TopHat alignment on Trinity Transcripts giving a lot of unmapped results.
0
0
Entering edit mode
6.8 years ago
kanika.151 ▴ 130

I had run DeNovo Assembly on my data using Trinity. The Assembled .fasta file was then aligned by using TopHat without giving an annotation file. The amount of unmapped.bam is more than expected as it ranges anywhere from 100 MB to 600 MB for different conditions. I have 6 different conditions and I have paired-end data.

My question is it normal to get such high number of unmapped reads?

One of the align_summary.txt:

Left reads:
Input     :  12382431
Mapped   :  11331326 (91.5% of input)
of these:  10276265 (90.7%) have multiple alignments (312919 have >20)
Input     :  12382431
Mapped   :  11346906 (91.6% of input)
of these:  10290863 (90.7%) have multiple alignments (312928 have >20)

Aligned pairs:  11146003
of these:  10125490 (90.8%) have multiple alignments
65963 ( 0.6%) are discordant alignments
89.5% concordant pair alignment rate.


Should I be concerned?

Unmapped tophat Trinity • 1.9k views
0
Entering edit mode

You should not look at the file size.

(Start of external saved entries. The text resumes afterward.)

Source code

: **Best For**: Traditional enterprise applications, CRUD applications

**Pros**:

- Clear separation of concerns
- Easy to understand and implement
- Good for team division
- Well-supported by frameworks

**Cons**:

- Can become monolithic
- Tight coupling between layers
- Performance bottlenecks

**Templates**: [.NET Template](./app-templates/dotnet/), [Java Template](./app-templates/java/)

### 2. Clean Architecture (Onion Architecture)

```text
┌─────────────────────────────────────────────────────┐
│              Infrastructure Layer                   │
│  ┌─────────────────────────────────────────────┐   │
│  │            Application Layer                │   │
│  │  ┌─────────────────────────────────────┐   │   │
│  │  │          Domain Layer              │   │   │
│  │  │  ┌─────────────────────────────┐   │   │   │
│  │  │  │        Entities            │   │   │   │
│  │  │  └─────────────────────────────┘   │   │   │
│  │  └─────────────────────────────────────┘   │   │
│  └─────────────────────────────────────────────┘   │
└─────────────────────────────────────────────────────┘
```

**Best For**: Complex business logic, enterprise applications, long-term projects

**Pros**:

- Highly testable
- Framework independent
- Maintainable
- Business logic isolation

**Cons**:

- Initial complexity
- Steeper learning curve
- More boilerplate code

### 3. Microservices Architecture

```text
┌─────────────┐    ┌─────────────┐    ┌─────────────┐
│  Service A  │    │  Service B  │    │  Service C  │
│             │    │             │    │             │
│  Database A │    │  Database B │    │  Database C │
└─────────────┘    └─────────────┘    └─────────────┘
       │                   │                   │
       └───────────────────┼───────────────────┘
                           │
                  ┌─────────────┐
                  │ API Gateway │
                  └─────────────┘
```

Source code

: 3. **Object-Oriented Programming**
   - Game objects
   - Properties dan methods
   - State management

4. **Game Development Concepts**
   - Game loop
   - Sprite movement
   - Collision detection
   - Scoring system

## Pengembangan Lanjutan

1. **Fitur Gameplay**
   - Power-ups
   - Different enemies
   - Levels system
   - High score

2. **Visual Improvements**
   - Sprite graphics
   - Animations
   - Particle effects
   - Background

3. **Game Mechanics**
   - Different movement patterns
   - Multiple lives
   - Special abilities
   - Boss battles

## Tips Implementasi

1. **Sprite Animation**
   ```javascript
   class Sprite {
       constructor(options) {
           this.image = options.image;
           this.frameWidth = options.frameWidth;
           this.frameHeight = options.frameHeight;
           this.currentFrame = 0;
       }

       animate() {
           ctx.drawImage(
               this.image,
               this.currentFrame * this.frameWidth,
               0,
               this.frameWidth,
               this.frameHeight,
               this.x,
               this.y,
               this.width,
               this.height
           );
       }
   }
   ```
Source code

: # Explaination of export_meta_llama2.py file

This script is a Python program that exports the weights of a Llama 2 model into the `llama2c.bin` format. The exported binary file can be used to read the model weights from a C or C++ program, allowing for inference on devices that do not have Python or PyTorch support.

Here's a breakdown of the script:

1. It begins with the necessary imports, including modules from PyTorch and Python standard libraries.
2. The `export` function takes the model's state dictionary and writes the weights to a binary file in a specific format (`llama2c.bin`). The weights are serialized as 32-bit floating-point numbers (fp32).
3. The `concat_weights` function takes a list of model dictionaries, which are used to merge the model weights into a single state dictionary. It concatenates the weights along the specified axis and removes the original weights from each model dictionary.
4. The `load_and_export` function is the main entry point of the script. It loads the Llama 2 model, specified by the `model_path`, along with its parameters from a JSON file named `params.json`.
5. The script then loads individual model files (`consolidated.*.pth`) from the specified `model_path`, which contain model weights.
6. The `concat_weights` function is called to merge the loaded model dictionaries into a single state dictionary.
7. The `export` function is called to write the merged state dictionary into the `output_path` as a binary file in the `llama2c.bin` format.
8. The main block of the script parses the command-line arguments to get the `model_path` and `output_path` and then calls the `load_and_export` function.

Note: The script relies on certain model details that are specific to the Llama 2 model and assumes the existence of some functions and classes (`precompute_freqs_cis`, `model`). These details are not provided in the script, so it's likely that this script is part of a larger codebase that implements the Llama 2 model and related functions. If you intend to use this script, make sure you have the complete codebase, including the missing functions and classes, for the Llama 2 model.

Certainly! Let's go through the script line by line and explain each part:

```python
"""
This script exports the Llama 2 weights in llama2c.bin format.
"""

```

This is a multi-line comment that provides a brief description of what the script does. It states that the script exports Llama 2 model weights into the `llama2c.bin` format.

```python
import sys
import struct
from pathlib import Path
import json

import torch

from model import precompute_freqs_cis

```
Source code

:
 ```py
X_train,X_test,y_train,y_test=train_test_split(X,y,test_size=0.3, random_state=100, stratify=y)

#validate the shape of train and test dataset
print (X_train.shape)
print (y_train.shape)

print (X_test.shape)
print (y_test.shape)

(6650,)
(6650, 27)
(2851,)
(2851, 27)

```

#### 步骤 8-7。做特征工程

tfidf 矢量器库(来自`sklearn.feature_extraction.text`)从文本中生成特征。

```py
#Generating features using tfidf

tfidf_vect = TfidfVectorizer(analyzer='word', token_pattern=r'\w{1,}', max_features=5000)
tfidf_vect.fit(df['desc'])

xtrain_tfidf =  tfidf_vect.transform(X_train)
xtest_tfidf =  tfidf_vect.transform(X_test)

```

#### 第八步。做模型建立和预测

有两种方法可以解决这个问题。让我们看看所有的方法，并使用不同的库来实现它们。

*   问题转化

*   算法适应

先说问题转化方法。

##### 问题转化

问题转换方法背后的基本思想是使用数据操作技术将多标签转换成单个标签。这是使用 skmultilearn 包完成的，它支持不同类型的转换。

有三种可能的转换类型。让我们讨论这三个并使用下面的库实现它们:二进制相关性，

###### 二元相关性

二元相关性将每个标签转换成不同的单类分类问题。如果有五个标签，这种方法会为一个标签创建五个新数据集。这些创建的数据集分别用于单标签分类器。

Check what percentage of reads are unmapped. From the align_summary, 91% of reads mapped back to the assembled transcriptome.

Note: As you are aligning the data to transcriptome, which might have multiple transcripts assembled for same gene (redundancy), so you get more multi mapped reads.

0
Entering edit mode

As Trinity assemblies results in a factor of 3 in my case. I was expecting that some of it will be unmapped but 15-20% of the data is not aligned that raised some flags.

0
Entering edit mode

There could be better ways but I would just BLAST few of the unmapped reads and see what are they.